Nearly half the workforce of Suntec International Convention and Exhibition Centre (SICEC) will be retrenched.
Suntec Singapore jointly announced the news with the Building Construction And Timber Industries Employees’ Union (BATU) yesterday (28 August).
The convention centre currently employs 178 staff. After the retrenchment exercise, 85 jobs will be lost across the board, comprising 60 locals and 25 non-locals.
Suntec is partnering with National Trades Union Congress (NTUC) and BATU to provide those affected with financial and professional support. The date of notice will be served from next Tuesday.
Blanket Ban On Events In S’pore
Singapore’s Meetings, Incentives, Conventions and Exhibitions (MICE) industry has been decimated by Covid-19.
In February, the United Kingdom’s third person diagnosed with Covid-19 was reported to have caught the disease from Singapore after attending a business conference at the Grand Hyatt hotel.
Since then, all large-scale commercial events have been rapidly deferred or cancelled, and the blanket ban was made compulsory in March.
While the government has reopened the economy in Phase 2, large-scale gatherings are limited to major live events like marriages and funerals, and are limited to 50 people.
The ban on mass gatherings means that revenue stream for events has dried up. Cost-cutting policies have been felt across the board in the MICE industry.
In a survey conducted by the Professional Convention Management Association in Asia Pacific, more than half of the respondents said that decline in revenue would supersede 75 per cent for the rest of 2020.
Singaporean events firms have reported that revenue dropped close to zero per cent as social distancing and travel restrictions crushed plans.
The fallout from the events industry is liable to hurt an entire ecosystem, including “venues, travel, entertainment, media, creative production and design, catering, merchandising.”
Events Are Cutting Costs, Going Digital
Events are also a major draw for other sectors, encouraging cross-cultural tourism, education and professional exchanges, and business opportunities — but all that has died since the onset of Covid-19.
Right now, the MICE industry is in damage control mode.
Since February, Suntec and BATU has worked together to implement cost control measures.
That includes hiring freezes, shorter work weeks, and temporary salary reductions in unpaid leave, with management taking up to 40 per cent in pay cuts.
Other events businesses have adapted to the new normal by switching up their business model and leveraging on tech.
As Clarke Quay falls silent, clubs have turned their spaces into F&Bs in a bid to capture revenue.
Zouk for one, has turned its Capital Lounge in Clarke Quay into a pop-up restaurant called Capital Kitchen about two months ago, while Ce La Vi’s SkyBar at Marina Bay Sands has been turned into a dining concept called Bao.
Similarly, the Timbre Group has started live-streaming its gigs. Other major music events are turning to online concerts to replace physical raves.
PouchNATION, originally an events solution provider, is turning to hybrid-digital events and launching temperature-taking wristbands.
For hackathon events organiser Startup Weekend Singapore (SWSG), they were forced to throw together a digital hackathon in just 16 days, which saw a record-high turnout in April.
Fall Of A MICE Giant?
Support for the MICE industry is extensive, and the SICEC’s inability to retain workers is symptomatic of a failing sector.
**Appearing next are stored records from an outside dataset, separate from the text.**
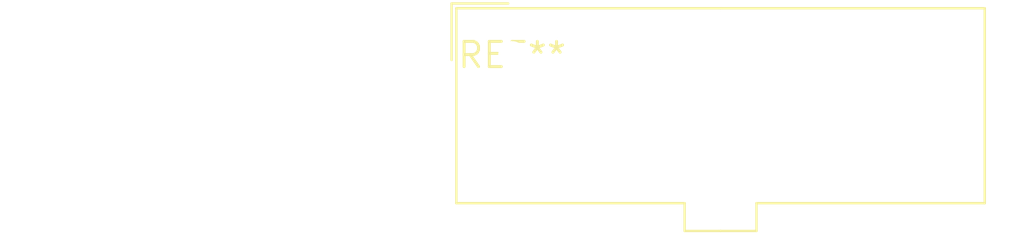
<source format=kicad_pcb>
(kicad_pcb (version 20240108) (generator pcbnew)

  (general
    (thickness 1.6)
  )

  (paper "A4")
  (layers
    (0 "F.Cu" signal)
    (31 "B.Cu" signal)
    (32 "B.Adhes" user "B.Adhesive")
    (33 "F.Adhes" user "F.Adhesive")
    (34 "B.Paste" user)
    (35 "F.Paste" user)
    (36 "B.SilkS" user "B.Silkscreen")
    (37 "F.SilkS" user "F.Silkscreen")
    (38 "B.Mask" user)
    (39 "F.Mask" user)
    (40 "Dwgs.User" user "User.Drawings")
    (41 "Cmts.User" user "User.Comments")
    (42 "Eco1.User" user "User.Eco1")
    (43 "Eco2.User" user "User.Eco2")
    (44 "Edge.Cuts" user)
    (45 "Margin" user)
    (46 "B.CrtYd" user "B.Courtyard")
    (47 "F.CrtYd" user "F.Courtyard")
    (48 "B.Fab" user)
    (49 "F.Fab" user)
    (50 "User.1" user)
    (51 "User.2" user)
    (52 "User.3" user)
    (53 "User.4" user)
    (54 "User.5" user)
    (55 "User.6" user)
    (56 "User.7" user)
    (57 "User.8" user)
    (58 "User.9" user)
  )

  (setup
    (pad_to_mask_clearance 0)
    (pcbplotparams
      (layerselection 0x00010fc_ffffffff)
      (plot_on_all_layers_selection 0x0000000_00000000)
      (disableapertmacros false)
      (usegerberextensions false)
      (usegerberattributes false)
      (usegerberadvancedattributes false)
      (creategerberjobfile false)
      (dashed_line_dash_ratio 12.000000)
      (dashed_line_gap_ratio 3.000000)
      (svgprecision 4)
      (plotframeref false)
      (viasonmask false)
      (mode 1)
      (useauxorigin false)
      (hpglpennumber 1)
      (hpglpenspeed 20)
      (hpglpendiameter 15.000000)
      (dxfpolygonmode false)
      (dxfimperialunits false)
      (dxfusepcbnewfont false)
      (psnegative false)
      (psa4output false)
      (plotreference false)
      (plotvalue false)
      (plotinvisibletext false)
      (sketchpadsonfab false)
      (subtractmaskfromsilk false)
      (outputformat 1)
      (mirror false)
      (drillshape 1)
      (scaleselection 1)
      (outputdirectory "")
    )
  )

  (net 0 "")

  (footprint "Molex_Mini-Fit_Jr_5566-12A_2x06_P4.20mm_Vertical" (layer "F.Cu") (at 0 0))

)

</source>
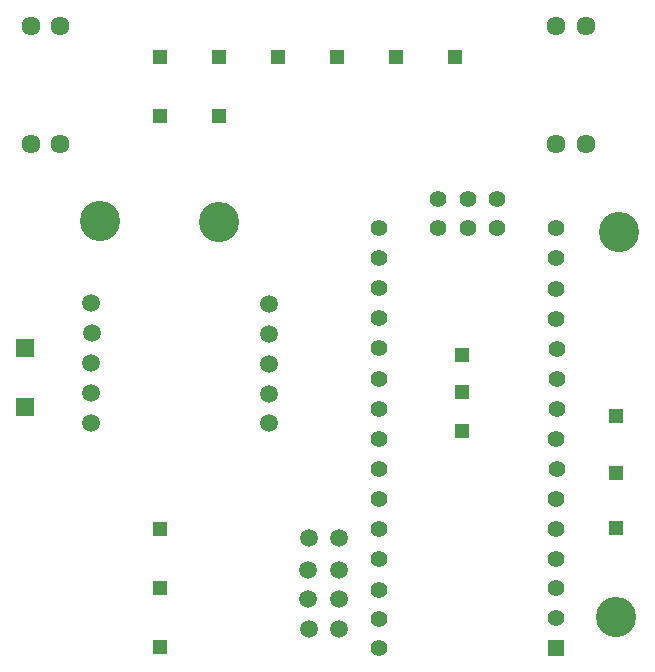
<source format=gbs>
G75*
%MOIN*%
%OFA0B0*%
%FSLAX25Y25*%
%IPPOS*%
%LPD*%
%AMOC8*
5,1,8,0,0,1.08239X$1,22.5*
%
%ADD10C,0.13398*%
%ADD11R,0.05950X0.05950*%
%ADD12R,0.05556X0.05556*%
%ADD13C,0.05556*%
%ADD14C,0.05950*%
%ADD15C,0.06343*%
%ADD16R,0.04762X0.04762*%
D10*
X0044713Y0167548D03*
X0084477Y0167154D03*
X0217942Y0164005D03*
X0216761Y0035658D03*
D11*
X0019713Y0105422D03*
X0019713Y0125107D03*
D12*
X0197036Y0025343D03*
D13*
X0196997Y0035383D03*
X0197036Y0045265D03*
X0197036Y0054871D03*
X0197036Y0064871D03*
X0197036Y0074831D03*
X0197076Y0084871D03*
X0197036Y0094871D03*
X0197076Y0104871D03*
X0197076Y0114910D03*
X0197115Y0124950D03*
X0197036Y0134989D03*
X0196997Y0145028D03*
X0197036Y0155068D03*
X0197036Y0165107D03*
X0177351Y0165107D03*
X0167509Y0165107D03*
X0167509Y0174950D03*
X0177351Y0174950D03*
X0157666Y0174950D03*
X0157666Y0165107D03*
X0137981Y0165068D03*
X0137942Y0155068D03*
X0137981Y0145068D03*
X0137981Y0135068D03*
X0137981Y0125068D03*
X0137981Y0115028D03*
X0137981Y0104989D03*
X0137981Y0094950D03*
X0137942Y0084910D03*
X0137942Y0074831D03*
X0137942Y0064792D03*
X0137981Y0054792D03*
X0137902Y0044713D03*
X0137942Y0034753D03*
X0137981Y0025343D03*
D14*
X0124556Y0031406D03*
X0124556Y0041524D03*
X0124477Y0051288D03*
X0114359Y0051328D03*
X0114359Y0041524D03*
X0114398Y0031446D03*
X0114398Y0062036D03*
X0124517Y0062036D03*
X0101091Y0100107D03*
X0101091Y0109989D03*
X0101052Y0119950D03*
X0101052Y0129831D03*
X0101052Y0139792D03*
X0042036Y0140186D03*
X0042076Y0130186D03*
X0041997Y0120186D03*
X0042036Y0110146D03*
X0042036Y0100107D03*
D15*
X0031564Y0193335D03*
X0021721Y0193335D03*
X0021721Y0232706D03*
X0031564Y0232706D03*
X0196918Y0232706D03*
X0206761Y0232706D03*
X0206761Y0193335D03*
X0196918Y0193335D03*
D16*
X0064792Y0025422D03*
X0064792Y0045107D03*
X0064792Y0064792D03*
X0165580Y0097469D03*
X0165580Y0110461D03*
X0165580Y0123060D03*
X0216761Y0102587D03*
X0216761Y0083690D03*
X0216761Y0065186D03*
X0084477Y0202587D03*
X0084477Y0222272D03*
X0064792Y0222272D03*
X0064792Y0202587D03*
X0104162Y0222272D03*
X0123847Y0222272D03*
X0143532Y0222272D03*
X0163217Y0222272D03*
M02*

</source>
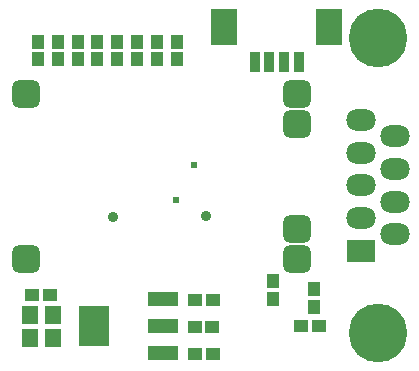
<source format=gbs>
G04*
G04 #@! TF.GenerationSoftware,Altium Limited,Altium Designer,21.9.2 (33)*
G04*
G04 Layer_Color=16711935*
%FSLAX25Y25*%
%MOIN*%
G70*
G04*
G04 #@! TF.SameCoordinates,353233E6-1857-4CDD-983F-46C35F824410*
G04*
G04*
G04 #@! TF.FilePolarity,Negative*
G04*
G01*
G75*
%ADD28R,0.04537X0.04340*%
%ADD37O,0.09800X0.07300*%
%ADD38C,0.19540*%
%ADD39R,0.09800X0.07300*%
%ADD40C,0.03556*%
%ADD41C,0.02375*%
%ADD56R,0.03750X0.06899*%
%ADD57R,0.08868X0.12411*%
G04:AMPARAMS|DCode=58|XSize=94.61mil|YSize=94.61mil|CornerRadius=25.65mil|HoleSize=0mil|Usage=FLASHONLY|Rotation=0.000|XOffset=0mil|YOffset=0mil|HoleType=Round|Shape=RoundedRectangle|*
%AMROUNDEDRECTD58*
21,1,0.09461,0.04331,0,0,0.0*
21,1,0.04331,0.09461,0,0,0.0*
1,1,0.05131,0.02165,-0.02165*
1,1,0.05131,-0.02165,-0.02165*
1,1,0.05131,-0.02165,0.02165*
1,1,0.05131,0.02165,0.02165*
%
%ADD58ROUNDEDRECTD58*%
%ADD59R,0.04340X0.04537*%
%ADD60R,0.05524X0.06312*%
%ADD61R,0.10249X0.04737*%
%ADD62R,0.10249X0.13792*%
D28*
X64347Y40300D02*
D03*
X70253D02*
D03*
X-19447Y50800D02*
D03*
X-25353D02*
D03*
X34853Y31100D02*
D03*
X28947D02*
D03*
X34753Y40050D02*
D03*
X28847D02*
D03*
X34853Y49000D02*
D03*
X28947D02*
D03*
D37*
X95600Y81805D02*
D03*
Y103617D02*
D03*
X84419Y98164D02*
D03*
X95600Y92711D02*
D03*
X84419Y87258D02*
D03*
Y76353D02*
D03*
X95600Y70900D02*
D03*
X84419Y109069D02*
D03*
D38*
X90009Y38065D02*
D03*
Y136451D02*
D03*
D39*
X84419Y65447D02*
D03*
D40*
X1500Y76800D02*
D03*
X32600Y77100D02*
D03*
D41*
X28700Y93900D02*
D03*
X22800Y82500D02*
D03*
D56*
X48836Y128500D02*
D03*
X53758D02*
D03*
X58679D02*
D03*
X63600D02*
D03*
D57*
X73639Y139917D02*
D03*
X38797D02*
D03*
D58*
X-27476Y62541D02*
D03*
X63076Y117659D02*
D03*
Y62541D02*
D03*
Y72541D02*
D03*
Y107659D02*
D03*
X-27476Y117659D02*
D03*
D59*
X55000Y49347D02*
D03*
Y55253D02*
D03*
X68600Y52553D02*
D03*
Y46647D02*
D03*
X-23400Y135153D02*
D03*
Y129247D02*
D03*
X-16771Y135153D02*
D03*
Y129247D02*
D03*
X-10143Y135153D02*
D03*
Y129247D02*
D03*
X-3514Y135153D02*
D03*
Y129247D02*
D03*
X3114Y135153D02*
D03*
Y129247D02*
D03*
X9743Y135153D02*
D03*
Y129247D02*
D03*
X16371Y135153D02*
D03*
Y129247D02*
D03*
X23000Y135153D02*
D03*
Y129247D02*
D03*
D60*
X-18442Y36339D02*
D03*
X-25923D02*
D03*
X-25963Y43861D02*
D03*
X-18482D02*
D03*
D61*
X18217Y49455D02*
D03*
Y40400D02*
D03*
Y31345D02*
D03*
D62*
X-4617Y40400D02*
D03*
M02*

</source>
The Jobs Support Scheme (JSS) has provided workers in the MICE industry Tier 1 support, where the government will subsidise up to 75 per cent of the first S$4,600 of workers’ wages.
Coupled with the new property tax reliefs, MICE properties like SICEC can receive up to 100 per cent of property tax rebates.
However, without any revenue to speak of, there’s little relief to be had.
SICEC was built to be the premier convention and exhibition centre in the Asia Pacific, and has lived up to its name.
The convention center has won awards year on year, and hosted everything from the 2010 Youth Olympic Games, Anime Festival Asia, to the COMEX and IT Show events in 2017.
It’s one of the largest and most modern convention facilities in the Asia Pacific, spanning over 42,000 square metres. Between 2012 to 2014, the convention centre even underwent a S$410 million facelift.
Unfortunately, the Suntec Real Estate Investment Trust (REIT) reported a drop in gross revenue by 3.1 per cent year-on-year, mainly due to lower event engagements in SICEC.
For a premier convention center to cut more than half of its workers, it means that there may be a limit on the extent to which the MICE industry can ‘pivot’.
The human touch can be digitised, but it can’t be replaced. That might mean that until a vaccine for the virus is found, the MICE industry will have to tread shark-infested waters.